Heck, 512 U.S. at 486. Given the particular facts of
the instant case (i.e., that habeas corpus relief was unavailable to Talley because he failed
to seek such relief in a timely manner) and our recent decision in Gilles, we refuse to
except appellant’s § 1983 suit from the requirements of Heck. See, e.g., Guerrero v.
Gates,
357 F.3d 911, 918 (9th Cir. 2004) (though habeas relief may be “impossible as a
matter of law,” court declined to extend a relaxation of Heck’s requirements to the claims
of a plaintiff whose failure to timely achieve habeas relief was self-imposed).

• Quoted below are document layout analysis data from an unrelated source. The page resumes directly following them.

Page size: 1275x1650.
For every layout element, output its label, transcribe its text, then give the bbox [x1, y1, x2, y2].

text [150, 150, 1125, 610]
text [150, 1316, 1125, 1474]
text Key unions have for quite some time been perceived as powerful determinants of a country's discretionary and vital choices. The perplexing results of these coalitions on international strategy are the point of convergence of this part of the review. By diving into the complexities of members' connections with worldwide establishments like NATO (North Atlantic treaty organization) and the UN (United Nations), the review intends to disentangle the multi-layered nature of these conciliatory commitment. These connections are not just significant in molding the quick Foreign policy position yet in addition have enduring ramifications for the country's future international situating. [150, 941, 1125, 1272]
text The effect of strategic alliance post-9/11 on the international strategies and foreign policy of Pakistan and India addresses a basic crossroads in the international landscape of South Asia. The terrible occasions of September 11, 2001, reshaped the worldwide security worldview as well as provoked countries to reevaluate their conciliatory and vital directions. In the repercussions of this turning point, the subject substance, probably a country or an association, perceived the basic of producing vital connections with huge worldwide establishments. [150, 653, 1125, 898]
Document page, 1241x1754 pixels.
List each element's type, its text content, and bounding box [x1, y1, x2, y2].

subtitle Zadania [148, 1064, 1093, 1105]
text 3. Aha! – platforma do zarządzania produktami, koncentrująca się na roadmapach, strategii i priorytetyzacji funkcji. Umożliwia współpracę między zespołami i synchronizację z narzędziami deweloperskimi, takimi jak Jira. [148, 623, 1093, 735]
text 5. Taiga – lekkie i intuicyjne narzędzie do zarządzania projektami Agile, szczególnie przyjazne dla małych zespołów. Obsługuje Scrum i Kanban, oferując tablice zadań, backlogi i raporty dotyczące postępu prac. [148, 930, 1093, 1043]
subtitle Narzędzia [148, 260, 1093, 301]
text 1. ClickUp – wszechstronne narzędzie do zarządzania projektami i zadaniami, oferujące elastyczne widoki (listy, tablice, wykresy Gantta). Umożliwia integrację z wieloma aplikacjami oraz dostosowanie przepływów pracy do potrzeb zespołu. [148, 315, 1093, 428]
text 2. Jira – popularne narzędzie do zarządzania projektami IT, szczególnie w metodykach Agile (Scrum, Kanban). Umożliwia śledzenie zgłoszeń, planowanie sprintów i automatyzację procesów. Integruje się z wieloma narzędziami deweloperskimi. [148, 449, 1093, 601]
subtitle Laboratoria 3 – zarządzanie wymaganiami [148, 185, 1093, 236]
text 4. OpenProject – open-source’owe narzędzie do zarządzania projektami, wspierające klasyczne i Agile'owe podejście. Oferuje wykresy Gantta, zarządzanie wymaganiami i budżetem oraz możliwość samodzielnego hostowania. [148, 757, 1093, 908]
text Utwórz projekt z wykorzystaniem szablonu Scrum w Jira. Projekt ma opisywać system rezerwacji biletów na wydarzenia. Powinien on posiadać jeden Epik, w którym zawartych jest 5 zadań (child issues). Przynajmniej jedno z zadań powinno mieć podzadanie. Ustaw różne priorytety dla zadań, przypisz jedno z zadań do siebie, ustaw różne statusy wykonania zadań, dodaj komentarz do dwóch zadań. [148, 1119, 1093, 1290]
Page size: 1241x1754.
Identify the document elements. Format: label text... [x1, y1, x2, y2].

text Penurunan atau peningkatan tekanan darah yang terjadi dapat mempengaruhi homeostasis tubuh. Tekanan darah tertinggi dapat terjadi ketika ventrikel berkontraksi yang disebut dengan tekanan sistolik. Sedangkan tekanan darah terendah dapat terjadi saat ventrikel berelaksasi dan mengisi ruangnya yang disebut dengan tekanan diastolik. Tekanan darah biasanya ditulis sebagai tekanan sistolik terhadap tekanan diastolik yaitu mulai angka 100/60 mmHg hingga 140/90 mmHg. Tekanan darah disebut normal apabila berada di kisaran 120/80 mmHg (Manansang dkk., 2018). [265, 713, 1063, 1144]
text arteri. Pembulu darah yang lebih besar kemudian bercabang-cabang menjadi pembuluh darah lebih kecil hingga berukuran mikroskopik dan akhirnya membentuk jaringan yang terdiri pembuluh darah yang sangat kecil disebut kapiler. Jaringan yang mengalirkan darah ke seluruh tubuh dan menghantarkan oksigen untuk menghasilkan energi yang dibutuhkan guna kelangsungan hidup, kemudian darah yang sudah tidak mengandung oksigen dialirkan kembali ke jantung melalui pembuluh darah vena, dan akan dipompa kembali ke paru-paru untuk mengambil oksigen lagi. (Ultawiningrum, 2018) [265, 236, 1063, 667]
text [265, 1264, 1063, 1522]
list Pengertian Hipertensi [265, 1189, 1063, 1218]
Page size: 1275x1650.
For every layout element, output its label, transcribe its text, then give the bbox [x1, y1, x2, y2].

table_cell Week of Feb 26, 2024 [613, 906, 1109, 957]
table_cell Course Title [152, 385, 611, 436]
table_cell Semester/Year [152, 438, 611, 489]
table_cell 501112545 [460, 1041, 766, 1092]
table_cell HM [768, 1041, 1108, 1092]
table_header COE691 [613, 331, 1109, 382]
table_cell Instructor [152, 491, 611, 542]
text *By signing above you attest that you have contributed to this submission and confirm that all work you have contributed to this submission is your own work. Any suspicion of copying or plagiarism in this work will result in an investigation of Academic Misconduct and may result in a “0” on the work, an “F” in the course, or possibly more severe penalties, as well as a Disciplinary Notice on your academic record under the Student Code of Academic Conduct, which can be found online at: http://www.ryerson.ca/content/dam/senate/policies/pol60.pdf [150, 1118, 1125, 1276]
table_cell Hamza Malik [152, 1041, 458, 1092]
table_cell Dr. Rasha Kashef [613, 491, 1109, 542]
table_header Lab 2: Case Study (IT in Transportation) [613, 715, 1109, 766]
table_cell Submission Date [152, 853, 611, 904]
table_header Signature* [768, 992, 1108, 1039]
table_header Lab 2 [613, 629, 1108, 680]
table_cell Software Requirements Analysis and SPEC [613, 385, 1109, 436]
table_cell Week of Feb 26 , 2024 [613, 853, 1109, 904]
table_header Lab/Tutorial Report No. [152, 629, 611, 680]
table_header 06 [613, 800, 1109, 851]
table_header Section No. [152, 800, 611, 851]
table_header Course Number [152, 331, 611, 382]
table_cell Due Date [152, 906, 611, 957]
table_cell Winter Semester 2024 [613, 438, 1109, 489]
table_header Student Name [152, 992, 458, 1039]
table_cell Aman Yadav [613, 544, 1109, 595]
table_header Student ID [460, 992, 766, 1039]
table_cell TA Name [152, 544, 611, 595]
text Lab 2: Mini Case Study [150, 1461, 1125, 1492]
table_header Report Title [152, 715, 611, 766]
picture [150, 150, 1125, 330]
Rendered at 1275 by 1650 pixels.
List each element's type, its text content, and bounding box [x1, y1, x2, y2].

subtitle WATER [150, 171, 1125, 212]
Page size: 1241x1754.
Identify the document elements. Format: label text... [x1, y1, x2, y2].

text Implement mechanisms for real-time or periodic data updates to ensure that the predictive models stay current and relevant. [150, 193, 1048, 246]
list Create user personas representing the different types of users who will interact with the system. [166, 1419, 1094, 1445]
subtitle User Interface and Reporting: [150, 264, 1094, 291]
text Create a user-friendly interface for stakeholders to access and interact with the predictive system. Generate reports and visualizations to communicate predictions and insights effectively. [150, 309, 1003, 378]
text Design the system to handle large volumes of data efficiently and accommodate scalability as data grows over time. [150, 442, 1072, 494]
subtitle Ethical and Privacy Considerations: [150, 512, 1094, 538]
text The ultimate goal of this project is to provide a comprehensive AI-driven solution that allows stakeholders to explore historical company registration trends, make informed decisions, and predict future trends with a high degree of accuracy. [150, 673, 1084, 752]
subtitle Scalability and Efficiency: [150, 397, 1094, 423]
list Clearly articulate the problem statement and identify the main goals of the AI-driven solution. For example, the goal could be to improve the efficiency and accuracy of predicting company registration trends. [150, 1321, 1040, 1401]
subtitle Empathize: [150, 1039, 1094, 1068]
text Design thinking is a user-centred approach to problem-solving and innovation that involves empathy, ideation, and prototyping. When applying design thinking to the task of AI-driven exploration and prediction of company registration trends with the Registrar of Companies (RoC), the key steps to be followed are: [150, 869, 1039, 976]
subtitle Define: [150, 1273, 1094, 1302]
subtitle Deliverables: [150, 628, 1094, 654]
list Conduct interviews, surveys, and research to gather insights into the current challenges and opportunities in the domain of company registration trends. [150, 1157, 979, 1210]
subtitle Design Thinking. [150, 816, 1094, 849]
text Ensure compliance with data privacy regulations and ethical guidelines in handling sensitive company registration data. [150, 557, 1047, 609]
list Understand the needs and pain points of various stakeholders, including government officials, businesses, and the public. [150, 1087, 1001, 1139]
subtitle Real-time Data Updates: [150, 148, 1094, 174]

We dispose of appellant’s challenge to the District Court’s denial of his recusal
motion with very little discussion as a review of the allegations in the motion reveals
nothing more than a dissatisfaction with prior rulings. We have held that “bias, in order
to form the basis for recusal, must stem from a source outside of the official proceedings.”
Blanche Road
Corp., 57 F.3d at 266 (citing United States v. Bertoli,
40 F.3d 1384 (3d Cir.
1994)). No such allegations have been asserted here.
Accordingly, for the reasons stated, we will affirm the District Court’s judgment.
Appellant’s motion seeking to have the Clerk’s Order of November 21, 2005, vacated and
to have counsel appointed is denied.